Co-operation between the league and NHL Players' Association helped spur the changes, as did the support and involvement of equipment manufacturers. Whitmore said the manufacturers previously didn't make enough sizes to fit the ranging height and weight of goaltenders.
Whether the changes lead to more scoring remains to be seen. Scoring has been declining for years as the league searches for answers. Among the ideas bounced around Tuesday was a potential (though unlikely) rule that would see short-handed teams unable to ice the puck.
While uncertain of the effect the changes would have on scoring and goaltenders, Whitmore said the changes were driven by their involvement. Schneider, Holtby and the Wild's Devan Dubnyk, among others, wanted a more level playing field within their ranks.
"They want to look at the other end of the rink and feel that the guy down there looks appropriate for his size," Whitmore said. "So if a guy's 6-4, 250 he should look that big.
"You don't want the puck just hitting guys," he added. "And I think that the goalies themselves felt that there should be a bigger gap between the greatest goalies in the league and the other guys."
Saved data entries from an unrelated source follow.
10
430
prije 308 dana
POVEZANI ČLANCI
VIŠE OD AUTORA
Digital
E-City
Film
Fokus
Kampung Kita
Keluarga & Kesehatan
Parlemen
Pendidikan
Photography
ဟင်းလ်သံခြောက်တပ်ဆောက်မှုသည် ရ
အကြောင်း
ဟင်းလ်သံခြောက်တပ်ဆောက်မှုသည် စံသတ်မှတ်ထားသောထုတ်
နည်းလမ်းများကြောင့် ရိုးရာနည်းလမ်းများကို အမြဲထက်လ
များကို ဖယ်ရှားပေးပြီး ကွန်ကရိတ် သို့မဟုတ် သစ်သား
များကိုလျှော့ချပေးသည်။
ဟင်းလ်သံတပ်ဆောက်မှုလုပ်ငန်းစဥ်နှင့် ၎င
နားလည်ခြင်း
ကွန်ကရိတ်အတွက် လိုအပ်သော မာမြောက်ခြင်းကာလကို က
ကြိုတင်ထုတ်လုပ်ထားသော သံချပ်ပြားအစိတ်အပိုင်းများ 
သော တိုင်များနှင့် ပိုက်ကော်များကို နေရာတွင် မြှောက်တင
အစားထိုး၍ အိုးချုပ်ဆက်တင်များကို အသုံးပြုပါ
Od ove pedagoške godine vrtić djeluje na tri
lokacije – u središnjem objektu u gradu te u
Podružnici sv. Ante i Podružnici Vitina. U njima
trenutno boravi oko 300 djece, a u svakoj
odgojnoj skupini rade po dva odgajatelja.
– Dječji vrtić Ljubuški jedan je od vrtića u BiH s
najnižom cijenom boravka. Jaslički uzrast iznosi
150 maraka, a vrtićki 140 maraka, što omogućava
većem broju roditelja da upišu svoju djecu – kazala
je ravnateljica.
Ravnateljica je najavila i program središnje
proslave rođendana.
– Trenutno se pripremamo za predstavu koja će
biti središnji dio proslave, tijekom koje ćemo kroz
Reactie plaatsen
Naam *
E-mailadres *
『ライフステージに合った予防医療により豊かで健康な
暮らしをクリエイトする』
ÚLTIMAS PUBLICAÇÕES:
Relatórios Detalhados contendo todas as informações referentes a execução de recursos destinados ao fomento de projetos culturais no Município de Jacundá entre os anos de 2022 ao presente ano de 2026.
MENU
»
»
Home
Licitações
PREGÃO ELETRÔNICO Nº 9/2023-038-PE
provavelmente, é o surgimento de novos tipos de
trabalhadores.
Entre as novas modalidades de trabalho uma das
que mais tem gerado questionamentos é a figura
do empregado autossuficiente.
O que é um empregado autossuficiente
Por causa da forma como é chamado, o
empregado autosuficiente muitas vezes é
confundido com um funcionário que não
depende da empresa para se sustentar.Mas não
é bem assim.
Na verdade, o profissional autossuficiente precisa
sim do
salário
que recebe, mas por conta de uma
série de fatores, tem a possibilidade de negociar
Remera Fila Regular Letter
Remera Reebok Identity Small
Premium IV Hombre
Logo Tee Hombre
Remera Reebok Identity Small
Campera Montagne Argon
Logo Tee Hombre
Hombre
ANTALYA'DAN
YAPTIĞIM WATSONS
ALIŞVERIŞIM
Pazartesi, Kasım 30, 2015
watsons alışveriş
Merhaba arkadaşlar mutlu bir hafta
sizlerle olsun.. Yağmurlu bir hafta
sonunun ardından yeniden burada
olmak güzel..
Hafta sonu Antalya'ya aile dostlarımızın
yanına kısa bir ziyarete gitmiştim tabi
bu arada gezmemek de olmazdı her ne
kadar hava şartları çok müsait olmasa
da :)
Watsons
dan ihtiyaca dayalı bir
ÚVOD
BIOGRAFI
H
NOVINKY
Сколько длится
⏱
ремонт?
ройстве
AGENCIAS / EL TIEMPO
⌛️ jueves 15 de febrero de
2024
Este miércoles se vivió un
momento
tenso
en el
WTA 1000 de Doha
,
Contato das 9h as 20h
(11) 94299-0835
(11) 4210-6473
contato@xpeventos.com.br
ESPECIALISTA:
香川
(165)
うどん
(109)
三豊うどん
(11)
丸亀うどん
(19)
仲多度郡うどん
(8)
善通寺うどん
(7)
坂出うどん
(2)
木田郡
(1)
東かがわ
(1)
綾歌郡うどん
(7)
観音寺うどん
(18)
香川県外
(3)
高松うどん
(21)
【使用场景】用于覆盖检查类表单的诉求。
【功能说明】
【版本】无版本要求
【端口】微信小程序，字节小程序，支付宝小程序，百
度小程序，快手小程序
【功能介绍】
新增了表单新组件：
The new equipment is expected to be made available to goaltenders this summer, giving them an opportunity to test it out before the start of the 2016-17 regular season. It's possible the new equipment makes its first competitive appearance at the upcoming World Cup in Toronto.
Rule on head hits paying off
NHL general managers say a rule designed to curtail hits to the head is working as intended.
The NHL implemented rule 48, which penalized illegal checks to the head, nearly five years ago. It was added to curtail a then-rising tide of dangerous hits, particularly from the blind side, amid a sporting climate that has become increasingly sensitive to concussions.
On Tuesday, the league's general managers sought to address whether the rule was working effectively or needed tweaks. They ultimately deemed it an effective addition to the game.
"The consensus for our group was we're comfortable with the way the rule is and not looking to make any changes," Tampa Bay Lightning GM Steve Yzerman said.
General managers watched video of various incidents of the rule's enforcement and were satisfied with the manner in which it was being called. They also addressed the effectiveness of the boarding penalty.